Error 2 — Adding reactant does not change K_eq. The student claims that adding more reactant increases K_eq. This is incorrect. K_eq is a thermodynamic constant that depends only on temperature. Adding more reactant is a concentration change. By Le Chatelier’s principle, the system responds by shifting the equilibrium position to the right (more product forms), until the ratio [products]^stoich/[reactants]^stoich again equals K_eq. The value of K_eq is the same before and after the addition — the system simply establishes equilibrium at different concentrations that still satisfy K_eq. For example, if additional N₂ is added to the Haber process at 500°C, more NH₃ forms and [N₂] is partially restored until K_eq = [NH₃]²/([N₂][H₂]³) = 0.013 is re-established. K_eq = 0.013 throughout. [3 marks: 1 for identifying the error; 1 for explaining K_eq depends only on temperature; 1 for correct mechanism using Le Chatelier’s principle with named example.]

Correct framing. K_eq is a dimensionless ratio encoding the thermodynamic balance between products and reactants at a specific temperature.
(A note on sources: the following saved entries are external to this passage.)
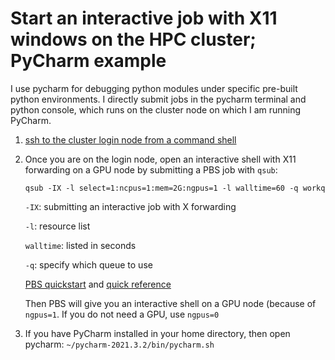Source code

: # Start an interactive job with X11 windows on the HPC cluster; PyCharm example

I use pycharm for debugging python modules under specific pre-built python environments. I directly submit jobs in the pycharm terminal and python console, which runs on the
cluster node on which I am running PyCharm.

1. [ssh to the cluster login node from a command shell](https://github.com/Duke-NUS-HPC/docs/blob/main/ssh-with-keypairs.md)


1. Once you are on the login node, open an interactive shell with X11 forwarding on a GPU node by submitting a PBS job with `qsub`:

     `qsub -IX -l select=1:ncpus=1:mem=2G:ngpus=1 -l walltime=60 -q workq`

     `-IX`: submitting an interactive job with X forwarding

     `-l`: resource list

     `walltime`: listed in seconds

     `-q`: specify which queue to use

     [PBS quickstart](https://help.nscc.sg/pbspro-quickstartguide/) and [quick reference](https://help.nscc.sg/wp-content/uploads/2016/08/PBS_Professional_Quick_Reference.pdf)

    Then PBS will give you an interactive shell on a GPU node (because of `ngpus=1`. If you do not need a GPU, use `ngpus=0`

1. If you have PyCharm installed in your home directory, then open pycharm: `~/pycharm-2021.3.2/bin/pycharm.sh`
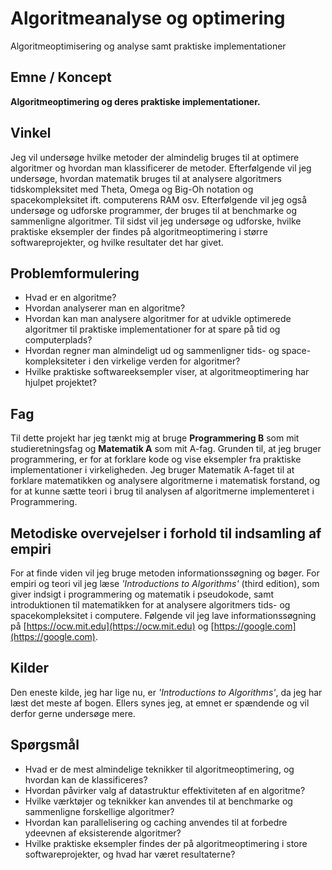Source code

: # Algoritmeanalyse og optimering

 Algoritmeoptimisering og analyse samt praktiske implementationer

## Emne / Koncept

**Algoritmeoptimering og deres praktiske implementationer.**

## Vinkel

Jeg vil undersøge hvilke metoder der almindelig bruges til at optimere algoritmer og hvordan man klassificerer de metoder. Efterfølgende vil jeg undersøge, hvordan matematik bruges til at analysere algoritmers tidskompleksitet med Theta, Omega og Big-Oh notation og spacekompleksitet ift. computerens RAM osv. Efterfølgende vil jeg også undersøge og udforske programmer, der bruges til at benchmarke og sammenligne algoritmer. Til sidst vil jeg undersøge og udforske, hvilke praktiske eksempler der findes på algoritmeoptimering i større softwareprojekter, og hvilke resultater det har givet.

## Problemformulering

- Hvad er en algoritme?
- Hvordan analyserer man en algoritme?
- Hvordan kan man analysere algoritmer for at udvikle optimerede algoritmer til praktiske implementationer for at spare på tid og computerplads?
- Hvordan regner man almindeligt ud og sammenligner tids- og space-kompleksiteter i den virkelige verden for algoritmer?
- Hvilke praktiske softwareeksempler viser, at algoritmeoptimering har hjulpet projektet?

## Fag

Til dette projekt har jeg tænkt mig at bruge **Programmering B** som mit studieretningsfag og **Matematik A** som mit A-fag. Grunden til, at jeg bruger programmering, er for at forklare kode og vise eksempler fra praktiske implementationer i virkeligheden. Jeg bruger Matematik A-faget til at forklare matematikken og analysere algoritmerne i matematisk forstand, og for at kunne sætte teori i brug til analysen af algoritmerne implementeret i Programmering.

## Metodiske overvejelser i forhold til indsamling af empiri

For at finde viden vil jeg bruge metoden informationssøgning og bøger. For empiri og teori vil jeg læse *'Introductions to Algorithms'* (third edition), som giver indsigt i programmering og matematik i pseudokode, samt introduktionen til matematikken for at analysere algoritmers tids- og spacekompleksitet i computere. Følgende vil jeg lave informationssøgning på [https://ocw.mit.edu](https://ocw.mit.edu) og [https://google.com](https://google.com).

## Kilder

Den eneste kilde, jeg har lige nu, er *'Introductions to Algorithms'*, da jeg har læst det meste af bogen. Ellers synes jeg, at emnet er spændende og vil derfor gerne undersøge mere.

## Spørgsmål

- Hvad er de mest almindelige teknikker til algoritmeoptimering, og hvordan kan de klassificeres?
- Hvordan påvirker valg af datastruktur effektiviteten af en algoritme?
- Hvilke værktøjer og teknikker kan anvendes til at benchmarke og sammenligne forskellige algoritmer?
- Hvordan kan parallelisering og caching anvendes til at forbedre ydeevnen af eksisterende algoritmer?
- Hvilke praktiske eksempler findes der på algoritmeoptimering i store softwareprojekter, og hvad har været resultaterne?
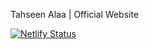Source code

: Tahseen Alaa | Official Website

[![Netlify Status](https://api.netlify.com/api/v1/badges/99166a58-cf2a-464e-a811-05b58636271f/deploy-status)](https://app.netlify.com/sites/tahseen/deploys)
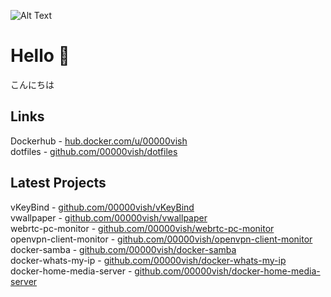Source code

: ![Alt Text](https://media0.giphy.com/media/SwImQhtiNA7io/200w.gif)

# Hello 👋

こんにちは

## Links 

Dockerhub - [hub.docker.com/u/00000vish](https://hub.docker.com/u/00000vish)   
dotfiles  - [github.com/00000vish/dotfiles](https://github.com/00000vish/dotfiles)    


## Latest Projects

vKeyBind - [github.com/00000vish/vKeyBind](https://github.com/00000vish/vKeyBind)        
vwallpaper  - [github.com/00000vish/vwallpaper](https://github.com/00000vish/vwallpaper)   
webrtc-pc-monitor - [github.com/00000vish/webrtc-pc-monitor](https://github.com/00000vish/webrtc-pc-monitor)  
openvpn-client-monitor  - [github.com/00000vish/openvpn-client-monitor](https://github.com/00000vish/openvpn-client-monitor)   
docker-samba  - [github.com/00000vish/docker-samba](https://github.com/00000vish/docker-samba)    
docker-whats-my-ip  - [github.com/00000vish/docker-whats-my-ip](https://github.com/00000vish/docker-whats-my-ip)   
docker-home-media-server  - [github.com/00000vish/docker-home-media-server](https://github.com/00000vish/docker-home-media-server)  
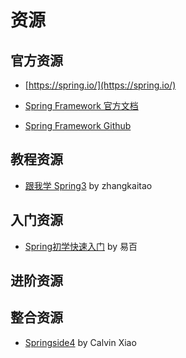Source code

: # 资源

## 官方资源

- [https://spring.io/](https://spring.io/)

- [Spring Framework 官方文档](https://docs.spring.io/spring/docs/current/spring-framework-reference/)

- [Spring Framework Github](https://github.com/spring-projects/spring-framework)


## 教程资源

- [跟我学 Spring3](http://jinnianshilongnian.iteye.com/blog/1482071) by zhangkaitao

## 入门资源

- [Spring初学快速入门](http://www.yiibai.com/spring/spring-tutorial-for-beginners.html) by 易百

## 进阶资源

## 整合资源

- [Springside4](https://github.com/springside/springside4) by Calvin Xiao

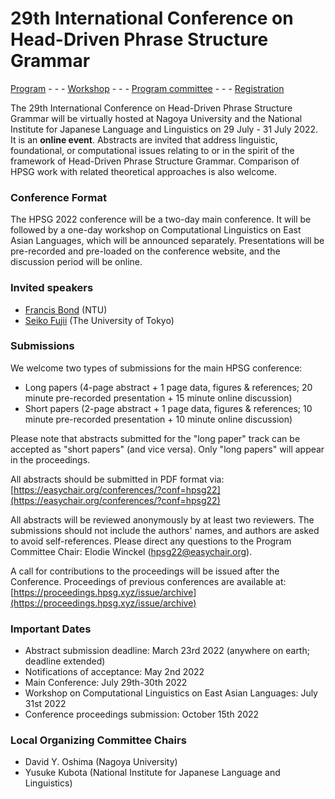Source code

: # 29th International Conference on Head-Driven Phrase Structure Grammar

[Program](program.md) - - - [Workshop](ws.md) - - - [Program committee](committee.md) - - - [Registration](registration.md)

The 29th International Conference on Head-Driven Phrase Structure
Grammar will be virtually hosted at Nagoya University and the National
Institute for Japanese Language and Linguistics on 29 July - 31 July 2022. 
It is an **online event**. Abstracts are invited that address
linguistic, foundational, or computational issues relating to or in
the spirit of the framework of Head-Driven Phrase Structure Grammar.
Comparison of HPSG work with related theoretical approaches is also
welcome.


### Conference Format

The HPSG 2022 conference will be a two-day main conference. It will be
followed by a one-day workshop on Computational Linguistics on East
Asian Languages, which will be announced separately. Presentations
will be pre-recorded and pre-loaded on the conference website, and the
discussion period will be online.


### Invited speakers

- [Francis Bond](https://blogs.ntu.edu.sg/dh/francis-charles-bond/) (NTU)
- [Seiko Fujii](https://www.u-tokyo.ac.jp/focus/en/people/people002168.html) (The University of Tokyo)

### Submissions

We welcome two types of submissions for the main HPSG conference: 

- Long papers (4-page abstract + 1 page data, figures & references; 20
  minute pre-recorded presentation + 15 minute online discussion)
- Short papers (2-page abstract + 1 page data, figures & references;
  10 minute pre-recorded presentation + 10 minute online discussion)

Please note that abstracts submitted for the "long paper" track can be
accepted as "short papers" (and vice versa). Only "long papers" will
appear in the proceedings.

All abstracts should be submitted in PDF format via: 
[https://easychair.org/conferences/?conf=hpsg22](https://easychair.org/conferences/?conf=hpsg22)


All abstracts will be reviewed anonymously by at least two reviewers.
The submissions should not include the authors' names, and authors are
asked to avoid self-references. Please direct any questions to the
Program Committee Chair: Elodie Winckel (hpsg22@easychair.org).

A call for contributions to the proceedings will be issued after the
Conference. Proceedings of previous conferences are available at:
[https://proceedings.hpsg.xyz/issue/archive](https://proceedings.hpsg.xyz/issue/archive)


### Important Dates

- Abstract submission deadline: March 23rd 2022 (anywhere on earth; deadline extended) 
- Notifications of acceptance: May 2nd 2022
- Main Conference: July 29th-30th 2022
- Workshop on Computational Linguistics on East Asian Languages: July 31st 2022
- Conference proceedings submission: October 15th 2022


### Local Organizing Committee Chairs

- David Y. Oshima (Nagoya University)
- Yusuke Kubota (National Institute for Japanese Language and Linguistics)
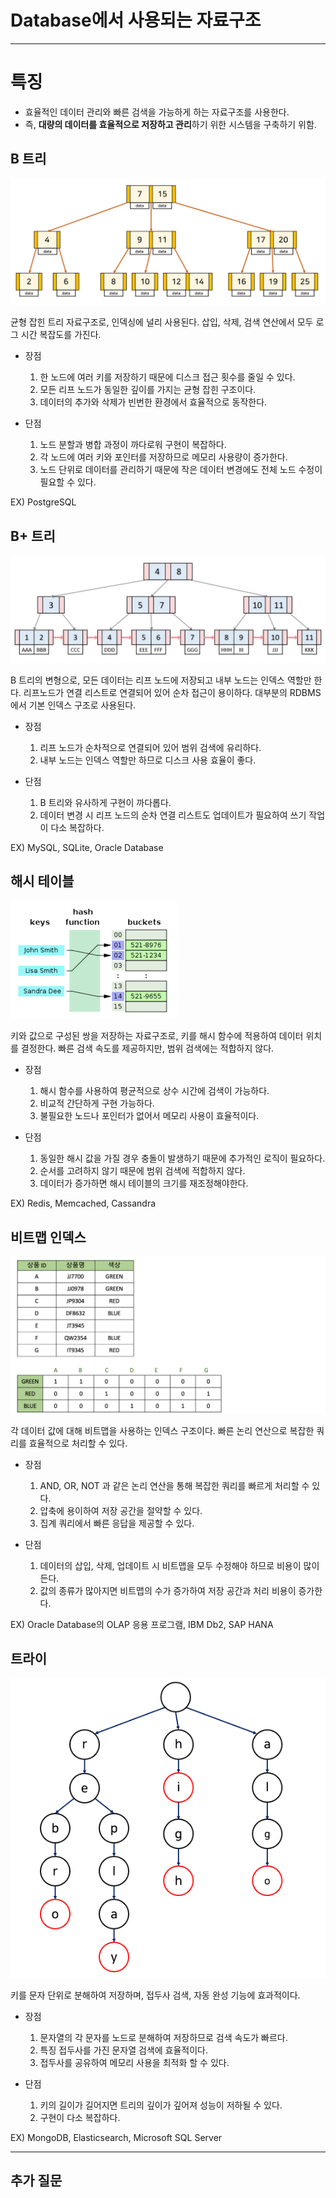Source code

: # Database에서 사용되는 자료구조

---

# 특징

- 효율적인 데이터 관리와 빠른 검색을 가능하게 하는 자료구조를 사용한다.
- 즉, **대량의 데이터를 효율적으로 저장하고 관리**하기 위한 시스템을 구축하기 위함.

## B 트리

![btree.png](./image/btree.png)

균형 잡힌 트리 자료구조로, 인덱싱에 널리 사용된다.
삽입, 삭제, 검색 연산에서 모두 로그 시간 복잡도를 가진다.

- 장점

  1. 한 노드에 여러 키를 저장하기 때문에 디스크 접근 횟수를 줄일 수 있다.
  2. 모든 리프 노드가 동일한 깊이를 가지는 균형 잡힌 구조이다.
  3. 데이터의 추가와 삭제가 빈번한 환경에서 효율적으로 동작한다.

- 단점
  1. 노드 분할과 병합 과정이 까다로워 구현이 복잡하다.
  2. 각 노드에 여러 키와 포인터를 저장하므로 메모리 사용량이 증가한다.
  3. 노드 단위로 데이터를 관리하기 때문에 작은 데이터 변경에도 전체 노드 수정이 필요할 수 있다.

EX) PostgreSQL

## B+ 트리

![btree.jpg](./image/b+tree.jpg)

B 트리의 변형으로, 모든 데이터는 리프 노드에 저장되고 내부 노드는 인덱스 역할만 한다.
리프노드가 연결 리스트로 연결되어 있어 순차 접근이 용이하다.
대부분의 RDBMS에서 기본 인덱스 구조로 사용된다.

- 장점

  1. 리프 노드가 순차적으로 연결되어 있어 범위 검색에 유리하다.
  2. 내부 노드는 인덱스 역할만 하므로 디스크 사용 효율이 좋다.

- 단점
  1. B 트리와 유사하게 구현이 까다롭다.
  2. 데이터 변경 시 리프 노드의 순차 연결 리스트도 업데이트가 필요하여 쓰기 작업이 다소 복잡하다.

EX) MySQL, SQLite, Oracle Database

## 해시 테이블

![hash.png](./image/hash.png)

키와 값으로 구성된 쌍을 저장하는 자료구조로, 키를 해시 함수에 적용하여 데이터 위치를 결정한다.
빠른 검색 속도를 제공하지만, 범위 검색에는 적합하지 않다.

- 장점

  1. 해시 함수를 사용하여 평균적으로 상수 시간에 검색이 가능하다.
  2. 비교적 간단하게 구현 가능하다.
  3. 불필요한 노드나 포인터가 없어서 메모리 사용이 효율적이다.

- 단점
  1. 동일한 해시 값을 가질 경우 충돌이 발생하기 때문에 추가적인 로직이 필요하다.
  2. 순서를 고려하지 않기 때문에 범위 검색에 적합하지 않다.
  3. 데이터가 증가하면 해시 테이블의 크기를 재조정해야한다.

EX) Redis, Memcached, Cassandra

## 비트맵 인덱스

![bitmap.png](./image/bitmap.png)

각 데이터 값에 대해 비트맵을 사용하는 인덱스 구조이다.
빠른 논리 연산으로 복잡한 쿼리를 효율적으로 처리할 수 있다.

- 장점

  1. AND, OR, NOT 과 같은 논리 연산을 통해 복잡한 쿼리를 빠르게 처리할 수 있다.
  2. 압축에 용이하여 저장 공간을 절약할 수 있다.
  3. 집계 쿼리에서 빠른 응답을 제공할 수 있다.

- 단점
  1. 데이터의 삽입, 삭제, 업데이트 시 비트맵을 모두 수정해야 하므로 비용이 많이 든다.
  2. 값의 종류가 많아지면 비트맵의 수가 증가하여 저장 공간과 처리 비용이 증가한다.

EX) Oracle Database의 OLAP 응용 프로그램, IBM Db2, SAP HANA

## 트라이

![trie.png](./image/trie.png)

키를 문자 단위로 분해하여 저장하며, 접두사 검색, 자동 완성 기능에 효과적이다.

- 장점

  1. 문자열의 각 문자를 노드로 분해하여 저장하므로 검색 속도가 빠르다.
  2. 특징 접두사를 가진 문자열 검색에 효율적이다.
  3. 접두사를 공유하여 메모리 사용을 최적화 할 수 있다.

- 단점
  1. 키의 길이가 길어지면 트리의 깊이가 깊어져 성능이 저하될 수 있다.
  2. 구현이 다소 복잡하다.

EX) MongoDB, Elasticsearch, Microsoft SQL Server

---

## 추가 질문
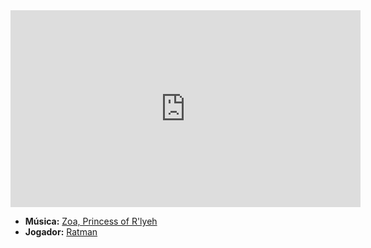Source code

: <iframe width="560" height="315" src="https://www.youtube.com/embed/ZpPxbRY4pJ0?si=XcRO0weWWTgXStuc" title="YouTube video player" frameborder="0" allow="accelerometer; autoplay; clipboard-write; encrypted-media; gyroscope; picture-in-picture; web-share" referrerpolicy="strict-origin-when-cross-origin" allowfullscreen></iframe>

- **Música:** [Zoa, Princess of R'lyeh](content/Músicas/Zoa,%20Princess%20of%20R'lyeh.md)
- **Jogador:** [Ratman](content/Jogadores/Ratman.md)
It tells us the direction of the equilibrium and, combined with initial concentrations, allows calculation of equilibrium concentrations — but its numerical value is not itself a conversion percentage, and only temperature changes it. [2 marks: 1 for correct definition/framing; 1 for overall evaluative judgement that explicitly refutes both errors and gives the defensible alternative.]

Marking criteria:

• 1 mark — Identifies Error 1: K_eq is not a percentage conversion.
• 1 mark — Explains correct meaning of K_eq and gives a worked example (Haber or equivalent) showing percentage depends on other factors.
• 1 mark — Identifies Error 2: adding reactant does not change K_eq.
• 1 mark — Explains that K_eq depends only on temperature; concentration changes shift position not K_eq.
• 1 mark — Explains the Le Chatelier shift mechanism (equilibrium shifts right, new concentrations satisfy the same K_eq value).
• 1 mark — Uses at least one named equilibrium from the lesson (Haber, Contact Process, CaCO₃, acetic acid dissociation, or similar) as a concrete example for either error.
• 1 mark — Reaches an explicit, coherent evaluative judgement that refutes both errors and provides the correct framing of what K_eq represents.